Para o advogado licenciado nos Estados Unidos, Brasil e Portugal e CEO da Bicalho Legal Consulting P.A., Vinicius Bicalho, a utilização de inteligência artificial representa mais uma evolução dos mecanismos de análise utilizados pelo governo americano.

“A tecnologia vem sendo incorporada gradualmente em diversos setores da administração pública. Na imigração, ela pode auxiliar na organização e revisão inicial dos processos, mas a análise jurídica e a decisão final continuam dependendo da atuação dos oficiais responsáveis por cada caso”, afirma Bicalho. A ampliação do uso dessas ferramentas ocorre em um momento de forte investimento do governo americano na digitalização dos serviços públicos.
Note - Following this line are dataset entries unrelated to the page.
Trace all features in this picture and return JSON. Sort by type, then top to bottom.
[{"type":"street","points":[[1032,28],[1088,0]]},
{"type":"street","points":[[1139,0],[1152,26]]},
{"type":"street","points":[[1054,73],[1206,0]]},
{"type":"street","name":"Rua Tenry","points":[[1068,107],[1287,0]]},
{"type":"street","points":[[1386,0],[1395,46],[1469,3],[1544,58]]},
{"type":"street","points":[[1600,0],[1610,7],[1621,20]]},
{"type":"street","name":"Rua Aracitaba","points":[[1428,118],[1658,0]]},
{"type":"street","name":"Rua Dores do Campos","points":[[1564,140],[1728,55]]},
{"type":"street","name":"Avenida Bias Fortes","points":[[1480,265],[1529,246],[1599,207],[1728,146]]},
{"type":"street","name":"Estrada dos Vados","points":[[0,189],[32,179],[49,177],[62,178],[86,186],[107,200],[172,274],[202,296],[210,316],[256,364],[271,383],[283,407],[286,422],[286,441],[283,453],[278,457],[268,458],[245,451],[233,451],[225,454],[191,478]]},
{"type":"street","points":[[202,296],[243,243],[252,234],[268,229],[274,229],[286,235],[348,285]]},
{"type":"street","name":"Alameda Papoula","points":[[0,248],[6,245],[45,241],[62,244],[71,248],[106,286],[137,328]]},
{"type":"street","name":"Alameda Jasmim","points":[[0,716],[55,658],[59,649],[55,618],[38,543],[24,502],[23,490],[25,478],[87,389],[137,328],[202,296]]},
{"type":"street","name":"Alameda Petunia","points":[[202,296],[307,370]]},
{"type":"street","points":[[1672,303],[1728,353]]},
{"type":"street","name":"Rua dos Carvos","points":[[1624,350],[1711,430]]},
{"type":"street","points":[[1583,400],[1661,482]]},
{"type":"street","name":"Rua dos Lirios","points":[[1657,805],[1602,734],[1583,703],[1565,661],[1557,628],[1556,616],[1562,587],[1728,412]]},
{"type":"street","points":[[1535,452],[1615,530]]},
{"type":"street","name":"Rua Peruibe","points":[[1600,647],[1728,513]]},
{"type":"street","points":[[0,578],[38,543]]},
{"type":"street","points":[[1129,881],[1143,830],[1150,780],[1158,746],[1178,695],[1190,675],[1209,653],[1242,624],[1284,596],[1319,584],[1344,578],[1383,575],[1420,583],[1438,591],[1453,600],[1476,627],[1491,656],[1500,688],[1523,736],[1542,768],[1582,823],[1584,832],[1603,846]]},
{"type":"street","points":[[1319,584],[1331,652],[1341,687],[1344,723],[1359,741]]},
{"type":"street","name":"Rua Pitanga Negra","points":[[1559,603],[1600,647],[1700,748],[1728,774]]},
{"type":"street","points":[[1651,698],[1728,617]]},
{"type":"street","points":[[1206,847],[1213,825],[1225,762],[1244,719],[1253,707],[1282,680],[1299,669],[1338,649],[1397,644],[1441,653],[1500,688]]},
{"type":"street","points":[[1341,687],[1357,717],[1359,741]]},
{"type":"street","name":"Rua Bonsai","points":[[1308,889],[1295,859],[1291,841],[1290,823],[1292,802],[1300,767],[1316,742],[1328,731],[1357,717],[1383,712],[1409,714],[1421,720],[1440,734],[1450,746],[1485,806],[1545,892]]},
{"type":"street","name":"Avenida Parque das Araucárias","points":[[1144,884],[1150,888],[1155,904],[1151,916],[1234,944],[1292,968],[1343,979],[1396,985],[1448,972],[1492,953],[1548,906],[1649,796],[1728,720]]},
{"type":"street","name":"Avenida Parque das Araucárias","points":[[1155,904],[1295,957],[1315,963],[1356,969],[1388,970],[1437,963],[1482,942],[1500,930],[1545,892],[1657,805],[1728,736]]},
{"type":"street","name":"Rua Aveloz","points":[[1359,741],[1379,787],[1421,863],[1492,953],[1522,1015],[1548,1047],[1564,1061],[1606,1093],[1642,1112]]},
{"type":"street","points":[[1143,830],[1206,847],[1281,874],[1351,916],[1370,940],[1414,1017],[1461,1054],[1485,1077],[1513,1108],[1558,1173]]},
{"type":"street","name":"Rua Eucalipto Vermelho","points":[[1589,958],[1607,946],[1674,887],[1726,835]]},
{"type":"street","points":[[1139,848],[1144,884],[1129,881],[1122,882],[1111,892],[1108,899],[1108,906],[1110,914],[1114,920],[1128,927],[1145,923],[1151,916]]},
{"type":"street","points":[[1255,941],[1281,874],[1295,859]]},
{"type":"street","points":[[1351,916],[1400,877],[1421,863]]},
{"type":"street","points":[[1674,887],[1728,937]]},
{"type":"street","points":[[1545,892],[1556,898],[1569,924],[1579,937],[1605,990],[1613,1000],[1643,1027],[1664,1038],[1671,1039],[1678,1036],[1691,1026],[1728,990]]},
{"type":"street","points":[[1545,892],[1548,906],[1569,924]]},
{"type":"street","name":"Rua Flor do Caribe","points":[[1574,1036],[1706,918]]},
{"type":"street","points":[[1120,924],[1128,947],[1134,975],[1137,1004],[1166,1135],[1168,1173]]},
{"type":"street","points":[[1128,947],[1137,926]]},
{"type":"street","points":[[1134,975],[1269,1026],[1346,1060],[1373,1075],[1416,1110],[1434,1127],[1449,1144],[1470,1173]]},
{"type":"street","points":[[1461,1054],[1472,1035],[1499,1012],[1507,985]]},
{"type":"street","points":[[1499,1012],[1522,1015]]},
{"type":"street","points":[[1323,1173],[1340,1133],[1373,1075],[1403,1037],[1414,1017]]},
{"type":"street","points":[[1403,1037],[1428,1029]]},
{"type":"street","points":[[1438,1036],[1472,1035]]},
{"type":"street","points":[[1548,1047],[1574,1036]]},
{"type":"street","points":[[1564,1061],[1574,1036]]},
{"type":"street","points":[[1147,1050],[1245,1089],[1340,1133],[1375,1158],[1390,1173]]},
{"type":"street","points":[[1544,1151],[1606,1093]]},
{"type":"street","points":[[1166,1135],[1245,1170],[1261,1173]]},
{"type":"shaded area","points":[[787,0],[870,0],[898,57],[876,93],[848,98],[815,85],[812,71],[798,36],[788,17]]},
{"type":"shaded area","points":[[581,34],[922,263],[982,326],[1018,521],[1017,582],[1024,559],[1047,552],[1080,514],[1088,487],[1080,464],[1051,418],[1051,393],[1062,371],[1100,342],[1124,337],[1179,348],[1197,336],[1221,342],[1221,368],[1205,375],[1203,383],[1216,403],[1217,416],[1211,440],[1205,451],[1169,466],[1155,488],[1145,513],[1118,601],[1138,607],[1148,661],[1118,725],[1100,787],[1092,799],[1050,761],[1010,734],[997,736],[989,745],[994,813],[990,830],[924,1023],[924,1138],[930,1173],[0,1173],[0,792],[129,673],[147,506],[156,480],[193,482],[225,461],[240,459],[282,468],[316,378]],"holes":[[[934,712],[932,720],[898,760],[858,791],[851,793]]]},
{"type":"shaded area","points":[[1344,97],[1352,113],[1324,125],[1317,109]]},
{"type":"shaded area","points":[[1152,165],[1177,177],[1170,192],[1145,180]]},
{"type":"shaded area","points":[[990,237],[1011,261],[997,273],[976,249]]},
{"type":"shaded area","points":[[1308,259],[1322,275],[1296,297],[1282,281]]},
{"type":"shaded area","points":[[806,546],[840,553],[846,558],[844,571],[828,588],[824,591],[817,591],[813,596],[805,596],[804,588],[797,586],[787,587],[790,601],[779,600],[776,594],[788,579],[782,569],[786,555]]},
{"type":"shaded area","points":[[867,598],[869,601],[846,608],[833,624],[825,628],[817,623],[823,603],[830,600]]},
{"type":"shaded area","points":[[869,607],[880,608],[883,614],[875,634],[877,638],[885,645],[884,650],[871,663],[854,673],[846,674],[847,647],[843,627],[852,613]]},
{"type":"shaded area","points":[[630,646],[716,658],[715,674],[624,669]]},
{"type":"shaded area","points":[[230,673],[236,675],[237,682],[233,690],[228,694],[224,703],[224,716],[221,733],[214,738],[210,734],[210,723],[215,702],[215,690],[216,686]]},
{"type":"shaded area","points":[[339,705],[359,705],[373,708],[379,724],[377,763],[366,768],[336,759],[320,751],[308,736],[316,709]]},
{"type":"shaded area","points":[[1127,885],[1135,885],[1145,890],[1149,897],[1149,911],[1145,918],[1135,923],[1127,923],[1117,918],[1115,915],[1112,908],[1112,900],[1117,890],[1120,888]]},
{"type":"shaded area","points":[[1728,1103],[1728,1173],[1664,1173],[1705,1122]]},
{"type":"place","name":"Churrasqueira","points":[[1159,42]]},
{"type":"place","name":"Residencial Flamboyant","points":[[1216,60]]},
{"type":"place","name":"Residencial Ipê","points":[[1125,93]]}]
O próprio inventário oficial de inteligência artificial do DHS registra aplicações voltadas à análise documental, à biometria, ao reconhecimento de padrões e ao suporte operacional em diferentes áreas ligadas à imigração.
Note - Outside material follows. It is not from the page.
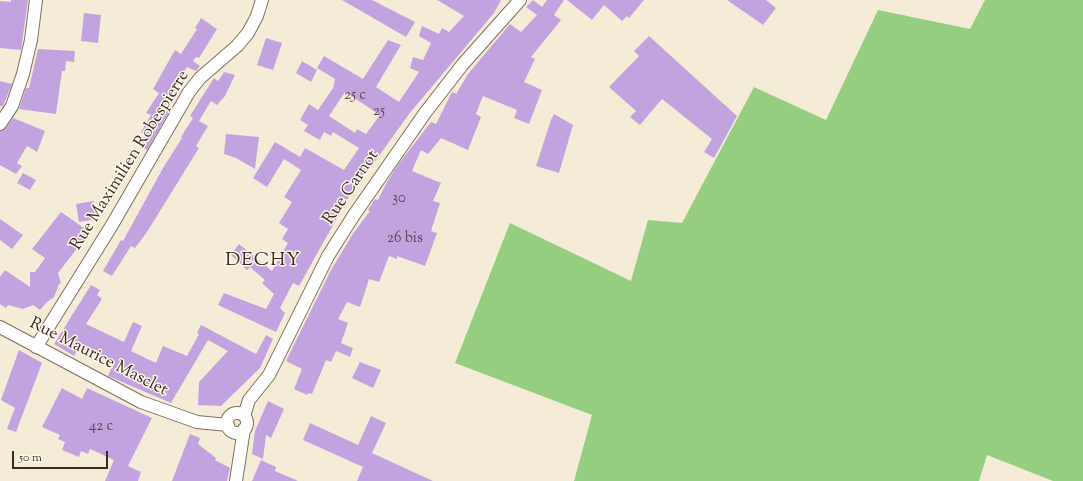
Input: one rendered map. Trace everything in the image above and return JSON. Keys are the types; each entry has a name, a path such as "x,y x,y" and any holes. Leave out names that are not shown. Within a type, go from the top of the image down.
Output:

Segundo Bicalho, o avanço tecnológico reforça a importância de processos bem estruturados e documentação organizada. “Os candidatos devem continuar a concentrar seus esforços na apresentação de informações completas, consistentes e devidamente comprovadas. Independentemente da tecnologia utilizada durante a tramitação, a qualidade da documentação permanece sendo um dos fatores mais importantes para a análise de qualquer benefício imigratório”, conclui Bicalho.

O uso crescente de inteligência artificial na imigração americana demonstra que a tecnologia já passou a integrar a rotina administrativa do sistema migratório. Para profissionais da área e candidatos a benefícios imigratórios, compreender essa transformação passa a ser tão importante quanto acompanhar as mudanças nas próprias leis e regulamentos.